Leveraged finance may not have many mergers and acquisitions (M&As) to feed off right now, but it remains one of the busier financial market segments. The Europe, Middle East and Africa (EMEA) leveraged finance team at JPMorgan has been leading the pack, working on an impressive number of new underwrites and bringing some creativity to the refinancing market.

Unlike some of its competitors, JPMorgan emerged from 2022 relatively unencumbered by loss-making deals. “We started 2023 without any overhang from last year,” says Daniel Rudnicki Schlumberger, JPMorgan’s head of EMEA leveraged finance.

Some other investment banks, which incurred losses as falling demand left them holding loans they had hoped to sell on, have decided to reduce the size of their leveraged finance teams. Not so JPMorgan. “We are open for business in leveraged lending and keen to show our clients we are there for them,” says Mr Rudnicki Schlumberger.

**********

▶ **TASKS AND EXERCISES**:
1. Which geographic regions does the leveraged finance passage list by name?
2. Write out the leveraged finance passage word for word, starting with "Leveraged finance may" and going on through "the refinancing market.".

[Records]
**********

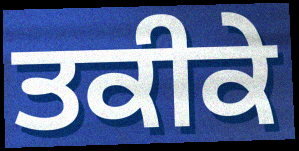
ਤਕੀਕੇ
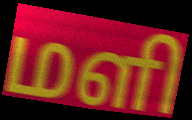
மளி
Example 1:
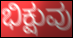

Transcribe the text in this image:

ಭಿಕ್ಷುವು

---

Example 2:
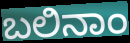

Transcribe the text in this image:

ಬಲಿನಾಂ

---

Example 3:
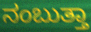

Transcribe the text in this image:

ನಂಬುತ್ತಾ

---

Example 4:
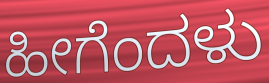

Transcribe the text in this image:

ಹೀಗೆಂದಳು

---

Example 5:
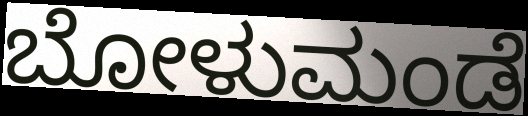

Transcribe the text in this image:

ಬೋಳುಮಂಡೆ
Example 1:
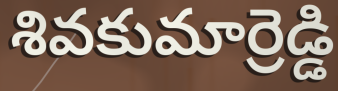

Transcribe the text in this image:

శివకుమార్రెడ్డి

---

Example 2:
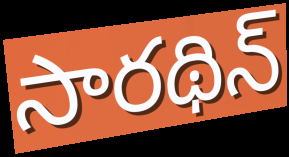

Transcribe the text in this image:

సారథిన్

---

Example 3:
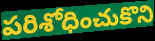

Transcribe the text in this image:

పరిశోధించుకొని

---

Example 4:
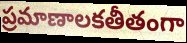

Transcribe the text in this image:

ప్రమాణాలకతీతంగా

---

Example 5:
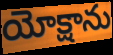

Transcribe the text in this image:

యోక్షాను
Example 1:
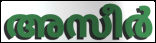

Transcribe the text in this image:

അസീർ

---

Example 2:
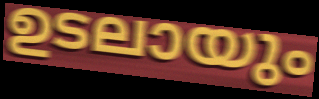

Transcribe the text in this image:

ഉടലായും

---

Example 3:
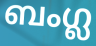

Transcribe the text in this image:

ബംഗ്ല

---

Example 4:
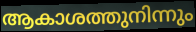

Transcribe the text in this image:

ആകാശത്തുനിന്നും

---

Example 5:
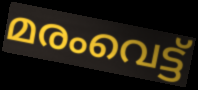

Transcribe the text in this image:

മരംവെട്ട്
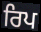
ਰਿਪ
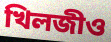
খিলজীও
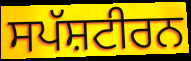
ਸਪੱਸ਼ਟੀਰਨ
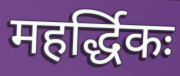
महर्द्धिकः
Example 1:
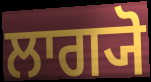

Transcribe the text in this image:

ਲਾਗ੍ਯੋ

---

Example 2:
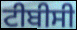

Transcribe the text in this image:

**********

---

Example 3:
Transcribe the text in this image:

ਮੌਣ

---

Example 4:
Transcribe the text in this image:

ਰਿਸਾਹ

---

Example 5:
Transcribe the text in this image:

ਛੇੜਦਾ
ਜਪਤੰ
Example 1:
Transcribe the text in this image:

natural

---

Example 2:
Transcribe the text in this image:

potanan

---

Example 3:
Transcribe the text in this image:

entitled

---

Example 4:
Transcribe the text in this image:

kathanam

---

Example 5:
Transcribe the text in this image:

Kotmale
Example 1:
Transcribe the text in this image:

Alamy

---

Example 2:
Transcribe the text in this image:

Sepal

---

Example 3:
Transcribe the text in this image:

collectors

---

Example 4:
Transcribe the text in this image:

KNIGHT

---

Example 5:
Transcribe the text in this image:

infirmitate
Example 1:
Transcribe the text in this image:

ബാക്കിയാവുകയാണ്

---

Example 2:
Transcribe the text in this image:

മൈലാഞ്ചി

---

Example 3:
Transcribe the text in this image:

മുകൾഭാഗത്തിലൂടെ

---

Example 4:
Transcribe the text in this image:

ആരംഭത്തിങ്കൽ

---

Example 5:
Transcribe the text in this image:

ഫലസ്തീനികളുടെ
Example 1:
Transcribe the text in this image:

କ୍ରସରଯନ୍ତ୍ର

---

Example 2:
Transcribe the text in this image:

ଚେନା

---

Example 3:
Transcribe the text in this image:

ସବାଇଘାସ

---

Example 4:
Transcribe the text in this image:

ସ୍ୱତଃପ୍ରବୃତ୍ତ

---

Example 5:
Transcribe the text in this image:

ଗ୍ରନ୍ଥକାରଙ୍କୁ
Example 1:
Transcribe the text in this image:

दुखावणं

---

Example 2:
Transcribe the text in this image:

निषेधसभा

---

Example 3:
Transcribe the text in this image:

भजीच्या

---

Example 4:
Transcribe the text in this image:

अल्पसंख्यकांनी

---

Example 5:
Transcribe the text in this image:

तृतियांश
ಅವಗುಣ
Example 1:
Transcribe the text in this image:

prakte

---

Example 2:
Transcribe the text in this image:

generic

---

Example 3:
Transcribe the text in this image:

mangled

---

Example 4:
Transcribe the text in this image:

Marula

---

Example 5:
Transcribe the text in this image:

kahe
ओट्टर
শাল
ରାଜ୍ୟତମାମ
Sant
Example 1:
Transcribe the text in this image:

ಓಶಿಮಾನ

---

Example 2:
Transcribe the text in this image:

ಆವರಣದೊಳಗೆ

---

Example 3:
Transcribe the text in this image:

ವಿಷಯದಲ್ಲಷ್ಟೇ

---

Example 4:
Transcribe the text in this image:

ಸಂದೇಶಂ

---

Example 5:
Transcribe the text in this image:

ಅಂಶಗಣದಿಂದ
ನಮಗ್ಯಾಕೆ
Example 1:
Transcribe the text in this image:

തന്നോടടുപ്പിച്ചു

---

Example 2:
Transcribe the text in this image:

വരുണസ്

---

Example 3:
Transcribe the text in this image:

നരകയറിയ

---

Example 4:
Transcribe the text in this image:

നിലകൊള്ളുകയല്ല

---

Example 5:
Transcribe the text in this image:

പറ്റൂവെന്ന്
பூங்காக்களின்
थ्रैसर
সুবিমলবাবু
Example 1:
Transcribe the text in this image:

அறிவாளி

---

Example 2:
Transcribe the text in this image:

**********

▶ **SET OF ANSWERS**:
1. Europe, the Middle East and Africa

2.
Leveraged finance may not have many mergers and acquisitions (M&As) to feed off right now, but it remains one of the busier financial market segments. The Europe, Middle East and Africa (EMEA) leveraged finance team at JPMorgan has been leading the pack, working on an impressive number of new underwrites and bringing some creativity to the refinancing market.